I remember—I am in Vancouver, walking over a bridge. I have walked this route so many times that the sunset has almost lost its hold on me, but not quite yet; and in my headphones Lou Reed’s Perfect Day is playing. This is my final time to cross this bridge. In forty-eight hours, I shall pack up and leave to begin a Master’s program a long way away. I arrived in Vancouver at seventeen. Now, I experience a troubling feeling of uncertainty:  when shall I next return? I am halfway over the bridge, neither here nor there. A sense of divergence arises. I am enthralled at the prospect of moving my life forward; I am paralysed by the thought of leaving the people in my life behind. Perfect Day comes to an end—you’re going to reap just what you sow—just as I step off the bridge. I conclude that I can only be pleased at how mournful I am. This has to be the authentic mark of a home having been made.

 

FOR THE PLAYLIST

Perfect Day

 

 

 

ANDREW ROBINSON

Durban

 

The Karoo is the corpse of a great inland sea, drained to dust.
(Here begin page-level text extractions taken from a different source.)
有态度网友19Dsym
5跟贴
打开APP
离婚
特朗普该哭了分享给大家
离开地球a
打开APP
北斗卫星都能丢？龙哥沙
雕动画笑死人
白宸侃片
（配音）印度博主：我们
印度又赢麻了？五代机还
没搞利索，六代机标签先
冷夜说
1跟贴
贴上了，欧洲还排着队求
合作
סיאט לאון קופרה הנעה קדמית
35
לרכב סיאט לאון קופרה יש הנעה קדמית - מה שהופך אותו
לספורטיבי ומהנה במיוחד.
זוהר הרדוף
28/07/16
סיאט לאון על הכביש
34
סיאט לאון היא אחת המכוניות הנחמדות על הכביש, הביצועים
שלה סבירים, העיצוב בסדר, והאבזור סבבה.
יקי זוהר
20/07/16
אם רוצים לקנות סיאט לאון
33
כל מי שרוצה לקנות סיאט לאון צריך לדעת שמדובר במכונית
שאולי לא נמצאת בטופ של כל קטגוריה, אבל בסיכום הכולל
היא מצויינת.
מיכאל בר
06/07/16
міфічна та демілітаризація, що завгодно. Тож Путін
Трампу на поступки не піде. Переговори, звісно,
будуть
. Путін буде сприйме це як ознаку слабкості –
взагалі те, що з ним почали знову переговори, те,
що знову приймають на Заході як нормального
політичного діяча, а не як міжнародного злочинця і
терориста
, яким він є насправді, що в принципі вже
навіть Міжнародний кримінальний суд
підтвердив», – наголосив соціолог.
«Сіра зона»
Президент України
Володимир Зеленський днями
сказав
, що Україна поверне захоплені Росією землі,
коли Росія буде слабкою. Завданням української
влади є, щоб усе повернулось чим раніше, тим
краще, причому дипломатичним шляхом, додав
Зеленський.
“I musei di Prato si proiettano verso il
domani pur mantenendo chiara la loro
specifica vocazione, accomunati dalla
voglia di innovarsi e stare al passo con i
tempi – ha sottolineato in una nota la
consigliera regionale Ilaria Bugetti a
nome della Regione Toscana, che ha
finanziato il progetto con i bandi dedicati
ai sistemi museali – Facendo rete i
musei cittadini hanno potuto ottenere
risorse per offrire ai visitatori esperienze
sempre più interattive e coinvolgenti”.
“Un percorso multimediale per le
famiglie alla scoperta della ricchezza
It is flat and wasteland dry. Old mountain ridges, blunted by time, lie far off in the distance. Odd, hillocky koppies look as though pushed up from the veld by a giant finger. It is a place of centuries of quiet. It is also a place of immense, apocalyptical rain storms.

 

I met just such a monster when driving a borrowed van back from a faculty conference. The trip from Pietermaritzburg back to Cape Town took about seventeen hours—given that our steed was more Rocinante than Bucephalus—and our route took us through the desolate expanse of the Karoo. Most of my companions slept the whole way back, but one sat up front with me, under instruction to keep me awake. She had sad brown eyes and a Texan Plain smoker’s cough that would have inspired the poet Wilfred Owen. Despite these things, or perhaps because of them, and her laugh, I was drawn to her.

 

As we drove into the late afternoon we watched the clouds boil up into the blue ironed sky. Then the rain came, huge. For hours on end the two of us tilted—wide-eyed and white-knuckled—at this dark, whirling, soaking windmill. That small enclosed space at the front of the van became our shared world, silent but for the manic beating of the wipers or the odd exclamation as a sharp squall rocked the van or as the lightning tried to blast us off the road or those moments when a cigarette was offered and shared. The cigarette lighter showed her wide, beautiful eyes as she lit and placed the unfiltered end between my lips. It was a dangerous and intimate ride. Bruce Springsteen was along for part of it. My companion remembered that she had with her a single cassette of Springsteen. Every twenty minutes or so, she would eject the cassette, turn it over and push it back into the tape deck for the Boss to do his stuff, every twenty minutes.

 

The storm petered out, the others woke up, and we got back home. But there are times, since then, when it’s raining hard and I am driving, I put on some Springsteen and I think about those wide beautiful eyes.

 

FOR THE PLAYLIST 

I’m on fire

Dancing in the dark

Glory days

 

 

 

STEVE LEITL

Calgary

 

I’ve lost count of the times our family has escaped to the island of Maui in Hawaii.

 

Think sun, beach, ocean, and surf. Think boogie boarding, stand-up paddle boarding, and snorkeling. Add outings on an outrigger canoe. Imagine cocktails in pineapples and freshly caught mahi mahi, encrusted with macadamia nuts. Think a rich sunset, a salty margarita, and by your side a loved one.

 

As the sun rises, before anyone wakes, I like to cycle the West Maui loop, arriving back in time for a ravenous lunch, followed by sun, beach, ocean. It’s 120 kilometres on a racing bike. My pièce de résistance.

 

No music while cycling, though! Don’t do it.